++++ INFORMATION SUPPLIED

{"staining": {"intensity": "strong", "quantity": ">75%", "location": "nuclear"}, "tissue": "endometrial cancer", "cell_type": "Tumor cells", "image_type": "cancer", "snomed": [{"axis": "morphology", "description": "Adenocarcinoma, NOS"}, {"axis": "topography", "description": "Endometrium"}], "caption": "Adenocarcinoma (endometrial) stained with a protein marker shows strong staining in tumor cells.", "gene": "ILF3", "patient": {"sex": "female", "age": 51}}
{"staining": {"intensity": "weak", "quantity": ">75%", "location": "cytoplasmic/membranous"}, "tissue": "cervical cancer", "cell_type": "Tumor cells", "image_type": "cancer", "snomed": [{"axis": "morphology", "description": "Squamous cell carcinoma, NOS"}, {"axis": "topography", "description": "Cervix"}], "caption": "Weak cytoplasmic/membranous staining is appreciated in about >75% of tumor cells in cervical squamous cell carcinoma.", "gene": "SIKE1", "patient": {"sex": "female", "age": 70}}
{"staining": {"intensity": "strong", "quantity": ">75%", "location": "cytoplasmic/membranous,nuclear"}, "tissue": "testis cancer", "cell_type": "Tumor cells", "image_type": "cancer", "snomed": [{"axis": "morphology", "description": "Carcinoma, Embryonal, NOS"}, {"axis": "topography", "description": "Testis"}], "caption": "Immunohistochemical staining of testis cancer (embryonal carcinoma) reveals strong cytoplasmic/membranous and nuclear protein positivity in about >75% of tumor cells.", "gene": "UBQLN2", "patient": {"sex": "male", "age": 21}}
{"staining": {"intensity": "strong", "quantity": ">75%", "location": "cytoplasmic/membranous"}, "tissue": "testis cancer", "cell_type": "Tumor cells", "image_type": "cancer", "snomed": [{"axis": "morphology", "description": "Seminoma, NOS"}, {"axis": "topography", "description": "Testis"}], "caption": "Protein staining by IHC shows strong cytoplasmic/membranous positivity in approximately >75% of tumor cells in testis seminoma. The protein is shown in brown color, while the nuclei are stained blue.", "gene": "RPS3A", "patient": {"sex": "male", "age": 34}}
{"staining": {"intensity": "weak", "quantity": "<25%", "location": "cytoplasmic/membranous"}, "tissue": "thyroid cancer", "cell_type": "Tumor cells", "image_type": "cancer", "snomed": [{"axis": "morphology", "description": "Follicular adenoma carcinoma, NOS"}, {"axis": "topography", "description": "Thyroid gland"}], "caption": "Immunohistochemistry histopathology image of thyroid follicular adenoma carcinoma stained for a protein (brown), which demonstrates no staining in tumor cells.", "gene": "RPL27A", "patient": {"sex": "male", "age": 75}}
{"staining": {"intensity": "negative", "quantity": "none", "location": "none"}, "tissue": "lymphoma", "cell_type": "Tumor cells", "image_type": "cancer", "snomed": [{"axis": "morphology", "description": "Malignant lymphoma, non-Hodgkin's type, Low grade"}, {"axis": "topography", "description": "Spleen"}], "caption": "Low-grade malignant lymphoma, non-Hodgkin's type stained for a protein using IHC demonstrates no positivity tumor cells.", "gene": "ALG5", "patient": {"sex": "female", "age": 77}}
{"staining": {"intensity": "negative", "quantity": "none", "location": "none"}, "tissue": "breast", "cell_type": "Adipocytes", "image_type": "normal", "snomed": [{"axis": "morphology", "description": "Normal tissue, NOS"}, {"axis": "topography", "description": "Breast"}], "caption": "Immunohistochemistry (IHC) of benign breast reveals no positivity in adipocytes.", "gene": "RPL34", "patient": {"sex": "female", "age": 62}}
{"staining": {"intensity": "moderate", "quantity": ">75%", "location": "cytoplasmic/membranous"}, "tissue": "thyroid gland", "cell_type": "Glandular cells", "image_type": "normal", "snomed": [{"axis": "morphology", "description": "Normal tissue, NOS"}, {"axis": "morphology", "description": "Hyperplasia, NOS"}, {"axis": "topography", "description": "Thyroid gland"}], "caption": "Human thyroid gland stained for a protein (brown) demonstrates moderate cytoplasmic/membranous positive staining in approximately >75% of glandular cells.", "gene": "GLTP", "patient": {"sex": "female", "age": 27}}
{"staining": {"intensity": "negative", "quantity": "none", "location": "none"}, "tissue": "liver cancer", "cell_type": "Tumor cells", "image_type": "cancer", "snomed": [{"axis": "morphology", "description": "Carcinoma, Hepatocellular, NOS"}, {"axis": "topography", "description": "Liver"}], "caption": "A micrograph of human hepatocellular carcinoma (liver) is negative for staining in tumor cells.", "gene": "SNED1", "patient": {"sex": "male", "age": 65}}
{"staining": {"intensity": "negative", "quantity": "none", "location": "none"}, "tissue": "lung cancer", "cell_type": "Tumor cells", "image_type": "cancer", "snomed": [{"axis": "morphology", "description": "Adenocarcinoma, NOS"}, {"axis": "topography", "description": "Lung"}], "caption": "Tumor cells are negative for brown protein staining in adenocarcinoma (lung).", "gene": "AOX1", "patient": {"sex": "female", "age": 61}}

++++++++

YOUR GOAL —
Take the lines above from the one containing "non-Hodgkin's type, Low" to the one containing "(IHC) of benign" and retype them exactly, both ends included, with nothing added.

TASK SOLUTION —
{"staining": {"intensity": "negative", "quantity": "none", "location": "none"}, "tissue": "lymphoma", "cell_type": "Tumor cells", "image_type": "cancer", "snomed": [{"axis": "morphology", "description": "Malignant lymphoma, non-Hodgkin's type, Low grade"}, {"axis": "topography", "description": "Spleen"}], "caption": "Low-grade malignant lymphoma, non-Hodgkin's type stained for a protein using IHC demonstrates no positivity tumor cells.", "gene": "ALG5", "patient": {"sex": "female", "age": 77}}
{"staining": {"intensity": "negative", "quantity": "none", "location": "none"}, "tissue": "breast", "cell_type": "Adipocytes", "image_type": "normal", "snomed": [{"axis": "morphology", "description": "Normal tissue, NOS"}, {"axis": "topography", "description": "Breast"}], "caption": "Immunohistochemistry (IHC) of benign breast reveals no positivity in adipocytes.", "gene": "RPL34", "patient": {"sex": "female", "age": 62}}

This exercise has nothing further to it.